Alors, si ça peut vous rassurer, ici, il y a de la vie, fini les villages abandonnés, fantômes… j’ose rarement prendre des photos des gens (pudeur oblige), mais les nonna sont sur le seuil de leurs maisons et discutent ou arrosent les fleurs, les hommes sont à la terrasse du café et jouent aux cartes (ok, ici, on n’évite pas les bons vieux clichés). Je traverse le village, enchantée par ce que je vois et grimpe dans les rochers pour prendre de la hauteur. De la haut, j’ai une splendide vue sur les montagnes, la vallée environnante et juste en face de moi se trouve le village de Pietrapertosa. En voiture, il faut environ 30minutes pour rejoindre ce village qui se trouve en réalité à quelques centaines de mètres à vol d’oiseau.
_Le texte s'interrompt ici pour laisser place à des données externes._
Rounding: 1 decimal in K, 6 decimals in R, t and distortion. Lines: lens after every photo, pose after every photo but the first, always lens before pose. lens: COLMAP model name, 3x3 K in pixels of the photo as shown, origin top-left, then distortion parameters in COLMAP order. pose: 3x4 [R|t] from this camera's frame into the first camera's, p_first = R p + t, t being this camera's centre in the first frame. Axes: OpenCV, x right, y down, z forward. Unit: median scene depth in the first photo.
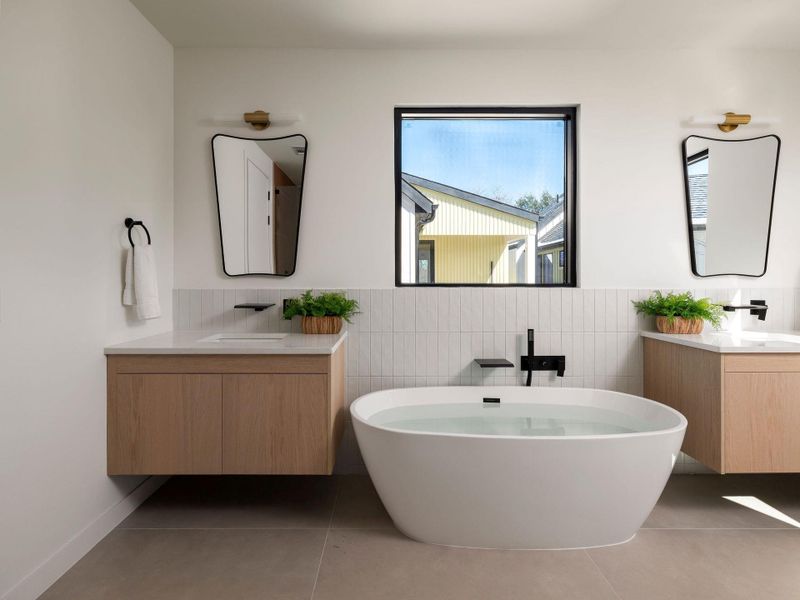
lens RADIAL K [[380.8, 0, 373.7], [0, 380.8, 279.5], [0, 0, 1]] dist [-0.004455, -0.000252]
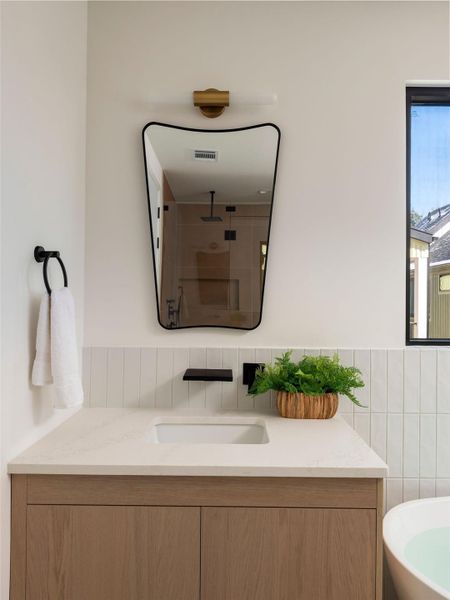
lens RADIAL K [[395.8, 0, 213.0], [0, 395.8, 299.5], [0, 0, 1]] dist [0.002085, -0.001807]
pose [[0.999953, 0.006891, -0.006835, -0.296917], [-0.006898, 0.999976, -0.000993, -0.063985], [0.006828, 0.001040, 0.999976, 0.291519]]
Et en parlant de vol d’oiseau… des petits malins ont eu l’idée brillante d’installer une sorte de tyrolienne entre les deux villages, qui du coup, se rejoignent en une poignée de minutes. Cette attraction touristique (parce que non, la nonna ne va pas rendre visite à sa copine dans le village d’en face en tyrolienne) s’appelle Il volo dell’angelo (le vol de l’ange) et peut se faire seul (30euro le vol) ou en couple (55euro le vol pour 2 personnes), à partir de Castelmezzano ou de Pietrapertosa, au choix. Non, je n’ai pas testé ce vol de l’ange, c’était fermé ce jour-là (ce qui est, bien sûr, l’unique raison pour laquelle je n’ai pas sauté dans cette attraction, mon vertige légendaire n’étant absolument pas en cause).
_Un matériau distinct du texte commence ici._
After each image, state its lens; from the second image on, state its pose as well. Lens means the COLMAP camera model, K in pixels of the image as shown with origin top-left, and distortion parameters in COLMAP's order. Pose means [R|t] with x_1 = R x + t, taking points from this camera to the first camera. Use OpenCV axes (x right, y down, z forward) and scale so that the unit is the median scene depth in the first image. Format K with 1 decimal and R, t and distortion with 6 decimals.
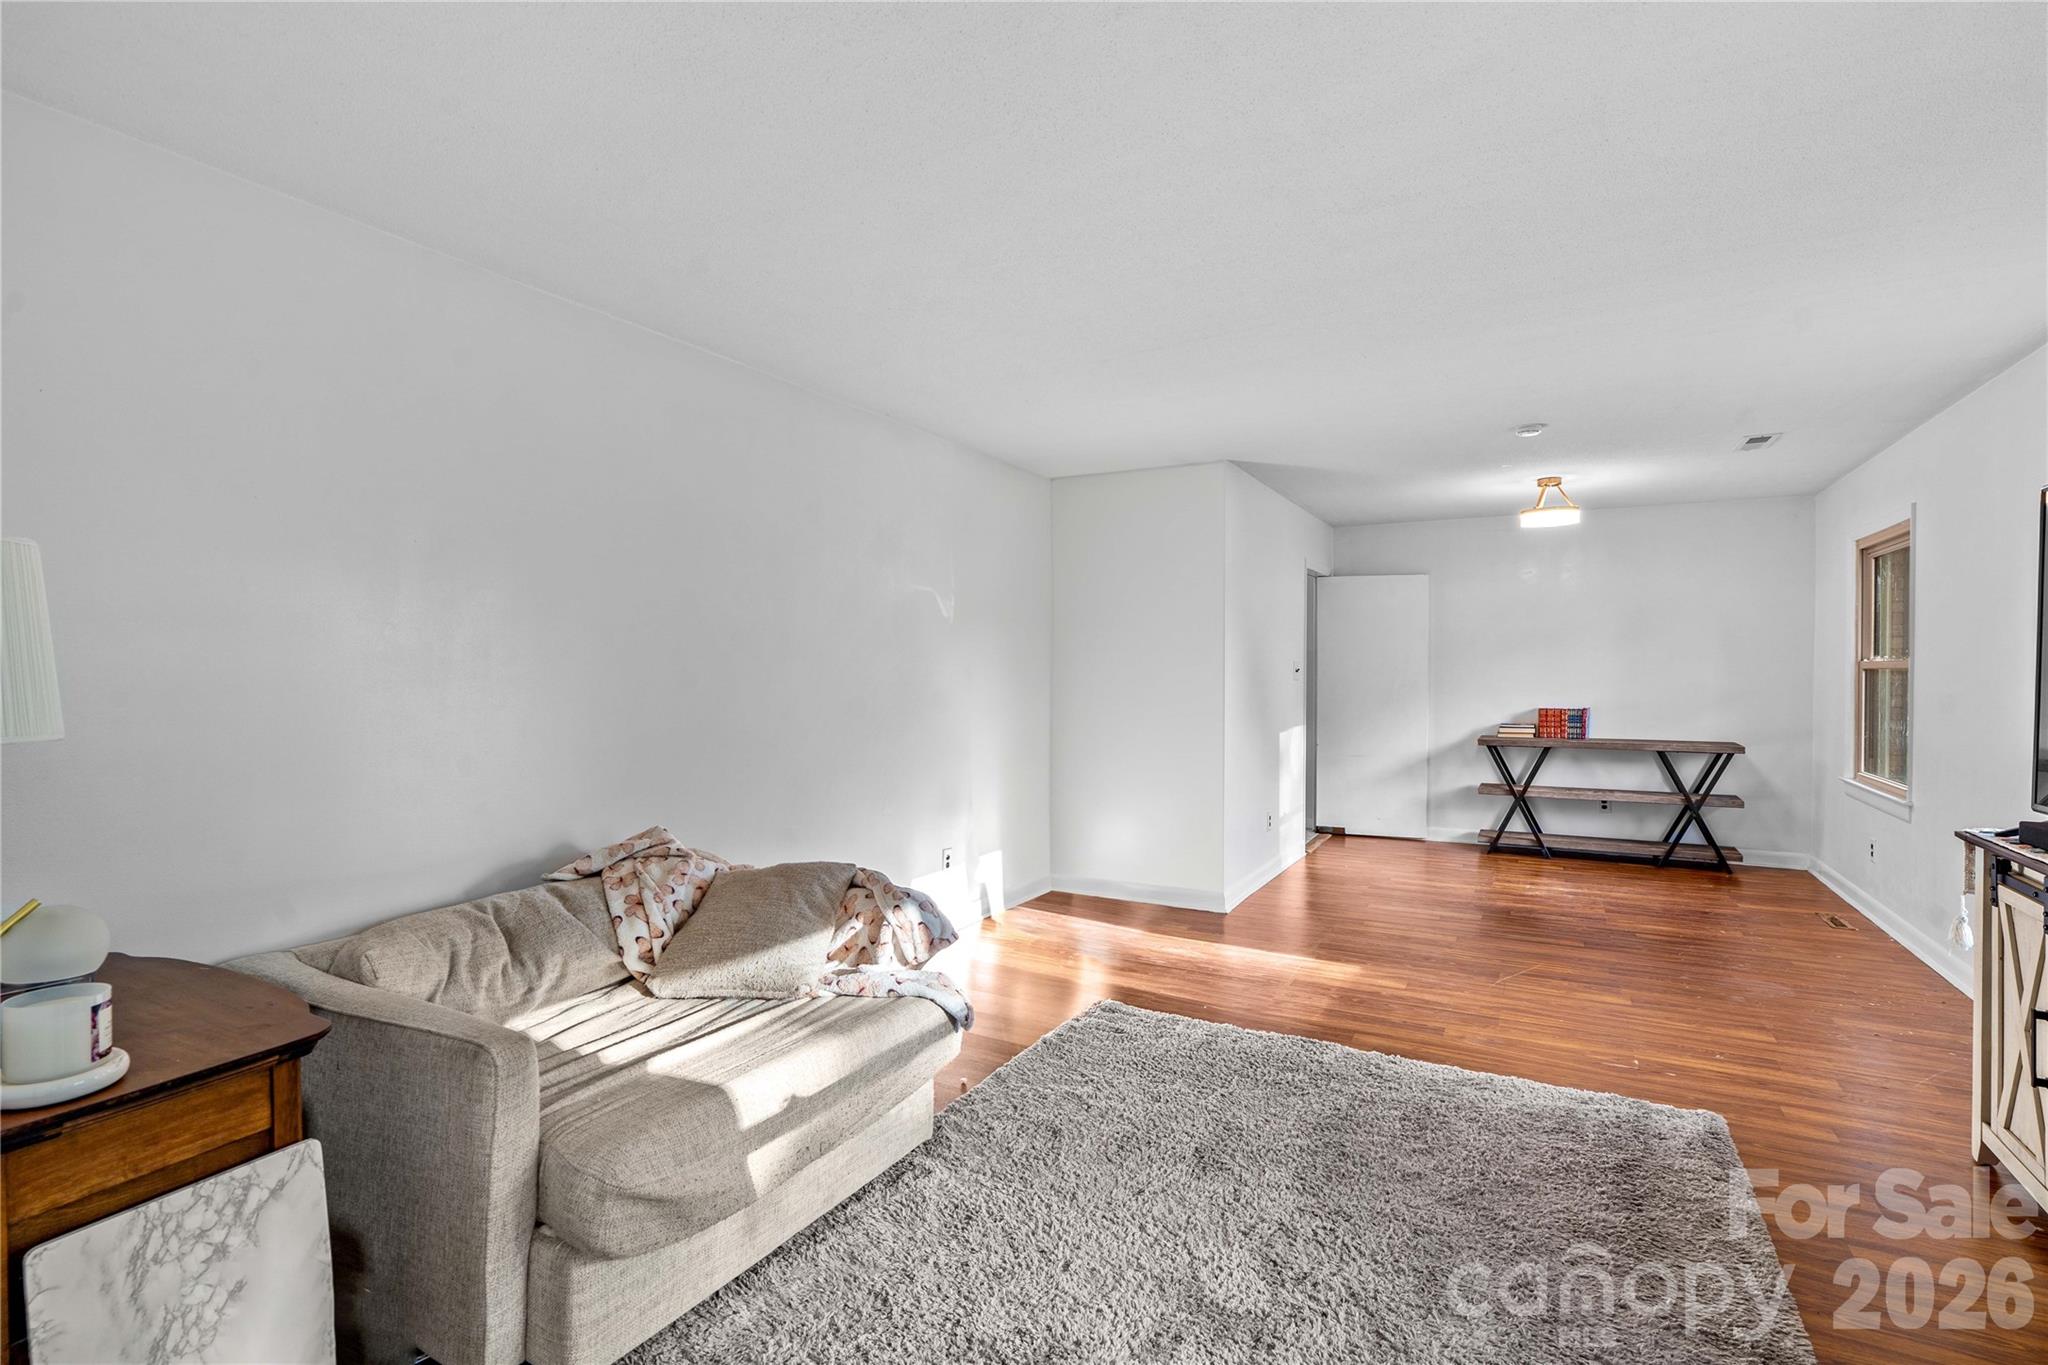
lens RADIAL K [[949.2, 0, 1039.2], [0, 949.2, 691.5], [0, 0, 1]] dist [-0.015144, 0.006662]
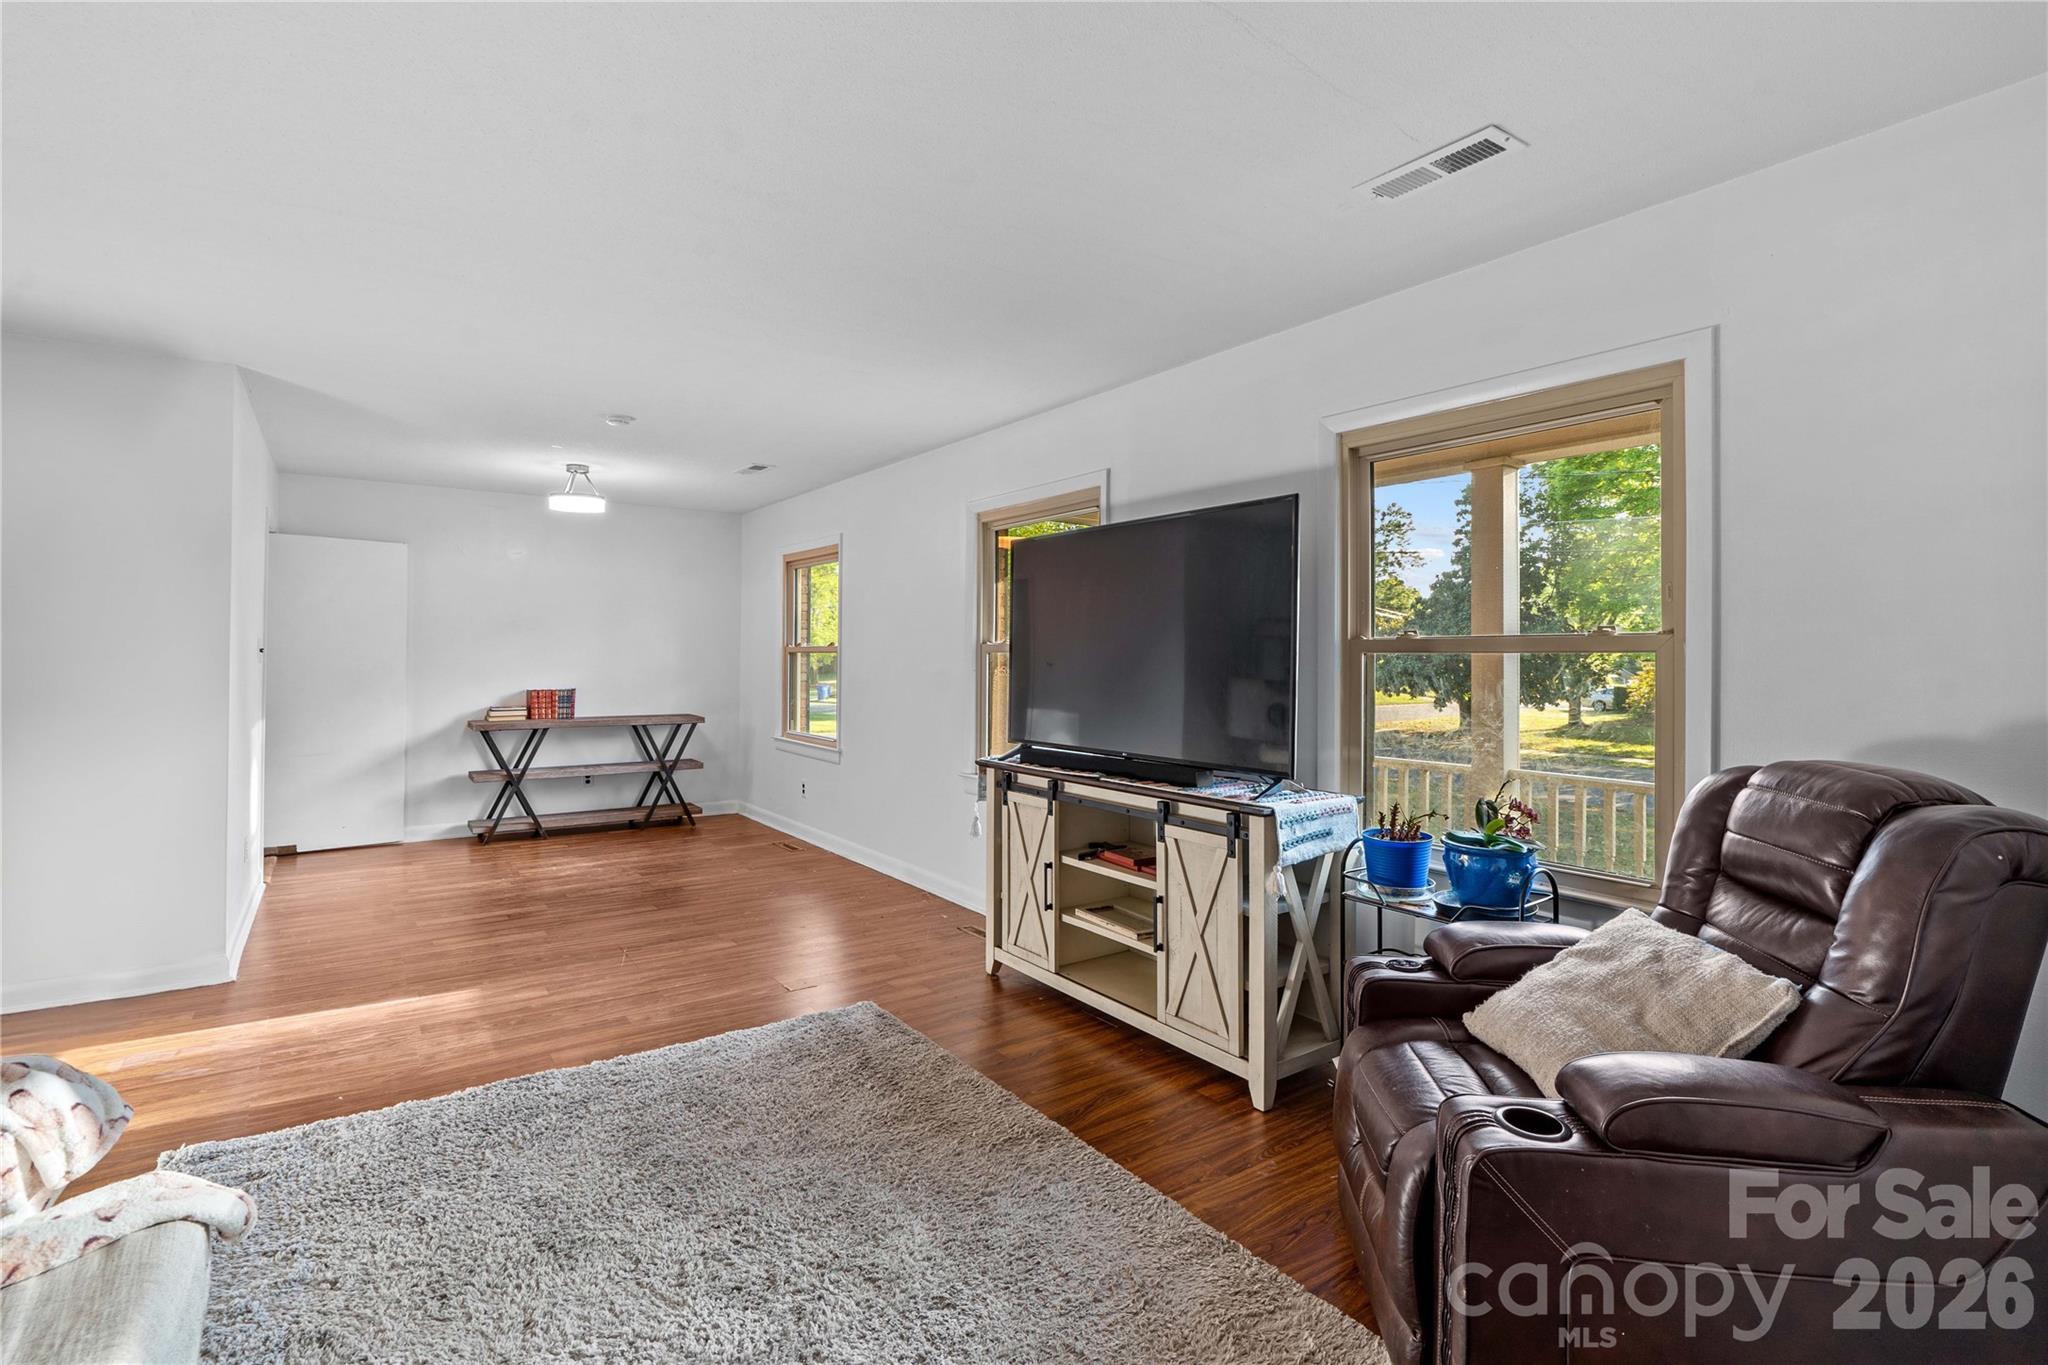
lens RADIAL K [[949.2, 0, 1011.7], [0, 949.2, 654.1], [0, 0, 1]] dist [-0.015144, 0.006662]
pose [[0.446589, 0.005708, 0.894721, -0.166665], [0.012730, 0.999838, -0.012733, -0.001128], [-0.894648, 0.017076, 0.446444, 0.120333]]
Troisième étape: Pietrapertosa

Une fois arrivée de l’autre côté de la vallée, je suis tout de suite moins enthousiasmée par la vie du village pour la bonne et simple raison qu’il est 13h30 et que tout le monde est à la maison pour le déjeuner et la sieste. En parlant de déjeuner, je commence à avoir sérieusement faim. Je fais le tour de Pietrapertosa et finis par trouver le seul resto ouvert en semaine au mois de septembre, Le Rocce. J’en profite pour commander la spécialité de la région: des casarecce fatte a mano aux pepperoni cruschi. Le peperone crusco est un poivron typique de la Basilicate, rouge, doux et qui se consomme séché et croustillant. Le plat est excellent, mais je contrarie la patronne en ajoutant du parmesan par dessus. « Ce n’est pas ainsi que ça ce mange », me dit-elle. Mais c’est comme ça que ça me plait!

Pietrapertosa
Vue sur Castelmezzano depuis Pietrapertosa
Casarecce con peporoni cruschi

Pour en revenir aux Dolomiti Lucane, elles portent ce nom en raison des similitudes entre cette chaîne de montagne et sa voisine du Nord. Même si elles sont beaucoup moins impressionnantes que les Dolomites (le sommet le plus haut, le Monte Caperrino, culmine à 1455m contre 3343m pour la Marmolada dans le nord du pays), cela vaut néanmoins totalement la peine de programmer un petit road trip d’une journée à travers ses pics. Et pour les fanas de sport et de sensations fortes, il n’y a pas que le vol de l’ange: une via ferrata a également été inaugurée en 2015. Je vous l’avais dit, la Basilicate est décidément pleine de surprises.